Lines of data:
>> Start

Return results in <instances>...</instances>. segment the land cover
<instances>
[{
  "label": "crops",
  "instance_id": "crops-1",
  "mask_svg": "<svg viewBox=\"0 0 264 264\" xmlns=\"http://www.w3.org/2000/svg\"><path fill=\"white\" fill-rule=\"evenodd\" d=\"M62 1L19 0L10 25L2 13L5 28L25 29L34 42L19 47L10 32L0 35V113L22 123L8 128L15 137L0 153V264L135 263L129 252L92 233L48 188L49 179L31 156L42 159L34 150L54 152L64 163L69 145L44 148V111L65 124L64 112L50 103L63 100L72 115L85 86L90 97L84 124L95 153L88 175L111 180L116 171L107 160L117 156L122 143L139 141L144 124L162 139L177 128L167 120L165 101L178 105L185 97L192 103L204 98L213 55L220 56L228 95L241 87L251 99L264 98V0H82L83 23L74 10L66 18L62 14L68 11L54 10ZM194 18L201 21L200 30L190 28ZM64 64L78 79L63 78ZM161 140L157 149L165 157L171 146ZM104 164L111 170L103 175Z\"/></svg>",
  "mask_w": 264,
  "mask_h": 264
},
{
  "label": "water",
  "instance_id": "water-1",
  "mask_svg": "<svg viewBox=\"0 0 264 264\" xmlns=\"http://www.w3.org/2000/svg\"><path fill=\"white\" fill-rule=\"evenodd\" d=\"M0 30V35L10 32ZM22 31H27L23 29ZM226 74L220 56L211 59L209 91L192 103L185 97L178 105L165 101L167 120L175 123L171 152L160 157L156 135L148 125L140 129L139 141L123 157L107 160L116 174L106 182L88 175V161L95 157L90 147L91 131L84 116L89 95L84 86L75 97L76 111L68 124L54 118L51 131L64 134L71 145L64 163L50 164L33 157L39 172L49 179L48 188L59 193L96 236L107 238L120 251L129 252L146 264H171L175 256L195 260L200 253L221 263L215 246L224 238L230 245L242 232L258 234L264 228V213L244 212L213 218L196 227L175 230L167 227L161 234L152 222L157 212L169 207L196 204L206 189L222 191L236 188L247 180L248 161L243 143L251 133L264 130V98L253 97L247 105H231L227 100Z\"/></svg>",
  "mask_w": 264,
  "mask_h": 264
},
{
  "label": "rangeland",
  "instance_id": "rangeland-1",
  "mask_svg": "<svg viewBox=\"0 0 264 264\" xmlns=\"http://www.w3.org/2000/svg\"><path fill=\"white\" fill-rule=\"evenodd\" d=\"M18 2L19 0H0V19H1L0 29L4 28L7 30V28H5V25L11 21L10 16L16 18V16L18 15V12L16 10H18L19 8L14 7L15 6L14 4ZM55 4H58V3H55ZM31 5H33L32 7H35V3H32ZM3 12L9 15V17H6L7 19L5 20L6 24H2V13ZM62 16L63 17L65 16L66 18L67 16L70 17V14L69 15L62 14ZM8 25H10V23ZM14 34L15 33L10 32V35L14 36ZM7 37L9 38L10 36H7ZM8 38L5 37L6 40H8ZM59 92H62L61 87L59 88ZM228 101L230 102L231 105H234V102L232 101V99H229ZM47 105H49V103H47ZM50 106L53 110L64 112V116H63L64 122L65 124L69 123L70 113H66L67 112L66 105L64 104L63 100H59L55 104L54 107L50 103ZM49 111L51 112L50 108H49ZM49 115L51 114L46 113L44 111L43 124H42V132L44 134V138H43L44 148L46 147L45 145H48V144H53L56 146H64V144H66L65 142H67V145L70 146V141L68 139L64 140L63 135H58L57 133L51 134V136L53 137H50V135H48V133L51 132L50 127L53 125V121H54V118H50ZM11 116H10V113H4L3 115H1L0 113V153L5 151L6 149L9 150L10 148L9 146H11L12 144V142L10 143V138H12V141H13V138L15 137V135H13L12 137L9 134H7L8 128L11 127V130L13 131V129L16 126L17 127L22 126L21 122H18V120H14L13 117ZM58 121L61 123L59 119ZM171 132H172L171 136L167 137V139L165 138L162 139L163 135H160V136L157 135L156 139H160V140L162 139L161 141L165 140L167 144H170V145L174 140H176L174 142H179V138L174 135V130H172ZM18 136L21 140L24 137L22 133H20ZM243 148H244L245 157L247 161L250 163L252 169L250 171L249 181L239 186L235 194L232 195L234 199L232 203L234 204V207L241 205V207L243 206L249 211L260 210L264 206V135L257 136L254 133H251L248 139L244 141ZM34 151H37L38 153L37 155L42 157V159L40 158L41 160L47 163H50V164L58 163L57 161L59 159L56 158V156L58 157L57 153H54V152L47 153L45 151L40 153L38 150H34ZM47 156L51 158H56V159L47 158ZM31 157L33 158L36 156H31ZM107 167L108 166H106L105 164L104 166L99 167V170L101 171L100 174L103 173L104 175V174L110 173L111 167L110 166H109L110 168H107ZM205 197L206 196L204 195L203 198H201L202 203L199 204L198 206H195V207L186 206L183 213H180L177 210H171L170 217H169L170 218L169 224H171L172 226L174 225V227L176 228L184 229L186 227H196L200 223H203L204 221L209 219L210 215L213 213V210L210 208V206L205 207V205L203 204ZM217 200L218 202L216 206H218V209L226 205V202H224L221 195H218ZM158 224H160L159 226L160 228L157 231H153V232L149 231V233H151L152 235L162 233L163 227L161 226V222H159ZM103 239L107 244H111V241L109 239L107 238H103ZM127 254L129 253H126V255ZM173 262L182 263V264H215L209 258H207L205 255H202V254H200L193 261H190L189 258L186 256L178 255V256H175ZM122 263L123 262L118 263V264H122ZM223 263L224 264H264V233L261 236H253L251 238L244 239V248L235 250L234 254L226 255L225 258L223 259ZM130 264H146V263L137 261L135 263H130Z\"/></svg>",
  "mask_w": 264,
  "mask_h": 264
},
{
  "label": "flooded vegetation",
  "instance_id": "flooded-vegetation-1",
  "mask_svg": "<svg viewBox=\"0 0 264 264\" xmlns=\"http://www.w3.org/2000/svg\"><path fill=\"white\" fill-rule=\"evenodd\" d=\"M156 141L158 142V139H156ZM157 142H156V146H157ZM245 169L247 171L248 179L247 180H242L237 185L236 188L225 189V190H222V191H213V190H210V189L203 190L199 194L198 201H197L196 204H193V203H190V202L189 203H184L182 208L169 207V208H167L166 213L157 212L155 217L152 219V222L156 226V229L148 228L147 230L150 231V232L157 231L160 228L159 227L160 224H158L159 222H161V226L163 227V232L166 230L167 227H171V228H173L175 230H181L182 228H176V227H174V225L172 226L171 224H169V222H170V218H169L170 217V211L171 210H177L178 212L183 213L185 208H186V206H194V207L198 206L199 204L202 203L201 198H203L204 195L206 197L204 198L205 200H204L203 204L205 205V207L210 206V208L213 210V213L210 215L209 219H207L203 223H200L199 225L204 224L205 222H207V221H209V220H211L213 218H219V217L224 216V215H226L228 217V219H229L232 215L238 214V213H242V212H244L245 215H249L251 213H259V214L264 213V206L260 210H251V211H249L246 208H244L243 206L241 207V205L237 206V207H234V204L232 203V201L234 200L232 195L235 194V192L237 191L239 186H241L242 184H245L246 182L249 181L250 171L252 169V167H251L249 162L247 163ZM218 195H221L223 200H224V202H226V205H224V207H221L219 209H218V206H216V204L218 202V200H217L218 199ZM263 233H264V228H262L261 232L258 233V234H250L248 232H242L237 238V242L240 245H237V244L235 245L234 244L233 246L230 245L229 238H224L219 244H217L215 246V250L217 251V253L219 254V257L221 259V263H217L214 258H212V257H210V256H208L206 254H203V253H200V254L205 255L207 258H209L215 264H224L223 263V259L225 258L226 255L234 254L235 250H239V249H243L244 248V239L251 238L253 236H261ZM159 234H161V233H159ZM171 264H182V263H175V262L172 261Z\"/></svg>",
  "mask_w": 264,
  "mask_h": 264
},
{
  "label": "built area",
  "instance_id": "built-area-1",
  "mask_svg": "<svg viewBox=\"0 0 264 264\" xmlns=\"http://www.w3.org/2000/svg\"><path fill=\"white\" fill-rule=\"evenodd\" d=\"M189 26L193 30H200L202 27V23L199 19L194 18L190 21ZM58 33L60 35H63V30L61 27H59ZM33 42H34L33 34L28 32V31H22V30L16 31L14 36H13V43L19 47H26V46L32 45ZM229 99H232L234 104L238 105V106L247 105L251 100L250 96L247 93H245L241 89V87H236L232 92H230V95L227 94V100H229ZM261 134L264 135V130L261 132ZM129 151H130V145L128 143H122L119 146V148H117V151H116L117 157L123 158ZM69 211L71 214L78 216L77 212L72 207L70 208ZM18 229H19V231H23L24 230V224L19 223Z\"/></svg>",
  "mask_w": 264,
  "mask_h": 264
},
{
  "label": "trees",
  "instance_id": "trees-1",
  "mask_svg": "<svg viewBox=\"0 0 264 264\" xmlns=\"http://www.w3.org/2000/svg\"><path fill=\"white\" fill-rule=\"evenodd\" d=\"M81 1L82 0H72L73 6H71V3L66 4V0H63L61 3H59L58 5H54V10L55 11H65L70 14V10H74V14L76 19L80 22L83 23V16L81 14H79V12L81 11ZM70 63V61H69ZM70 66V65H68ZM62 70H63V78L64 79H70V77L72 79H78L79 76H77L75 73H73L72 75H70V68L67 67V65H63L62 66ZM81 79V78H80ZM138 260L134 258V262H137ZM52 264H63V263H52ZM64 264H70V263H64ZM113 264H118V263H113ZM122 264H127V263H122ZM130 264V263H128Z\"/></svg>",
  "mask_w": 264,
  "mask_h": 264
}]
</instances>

>> End

▶ _Set task_
From the lines above, select every one that contains the string "vegetation", matching case exactly, and copy each of them out.

▶ _Complete answer_
  "label": "flooded vegetation",
  "instance_id": "flooded-vegetation-1",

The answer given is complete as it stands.